▶ TASK DIRECTIONS:
Copy the entries below exactly; any picture among them should be left out.

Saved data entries

*** Block opens ***

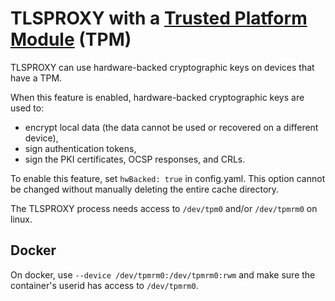 # TLSPROXY with a [Trusted Platform Module](https://en.wikipedia.org/wiki/Trusted_Platform_Module) (TPM)

TLSPROXY can use hardware-backed cryptographic keys on devices that have a TPM.

When this feature is enabled, hardware-backed cryptographic keys are used to:
  * encrypt local data (the data cannot be used or recovered on a different device),
  * sign authentication tokens,
  * sign the PKI certificates, OCSP responses, and CRLs.

To enable this feature, set `hwBacked: true` in config.yaml. This option cannot
be changed without manually deleting the entire cache directory.

The TLSPROXY process needs access to `/dev/tpm0` and/or `/dev/tpmrm0` on linux.

## Docker

On docker, use `--device /dev/tpmrm0:/dev/tpmrm0:rwm` and make sure the
container's userid has access to `/dev/tpmrm0`.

*** Block closes ***

▶ REPLY:
 # TLSPROXY with a [Trusted Platform Module](https://en.wikipedia.org/wiki/Trusted_Platform_Module) (TPM)

TLSPROXY can use hardware-backed cryptographic keys on devices that have a TPM.

When this feature is enabled, hardware-backed cryptographic keys are used to:
  * encrypt local data (the data cannot be used or recovered on a different device),
  * sign authentication tokens,
  * sign the PKI certificates, OCSP responses, and CRLs.

To enable this feature, set `hwBacked: true` in config.yaml. This option cannot
be changed without manually deleting the entire cache directory.

The TLSPROXY process needs access to `/dev/tpm0` and/or `/dev/tpmrm0` on linux.

## Docker

On docker, use `--device /dev/tpmrm0:/dev/tpmrm0:rwm` and make sure the
container's userid has access to `/dev/tpmrm0`.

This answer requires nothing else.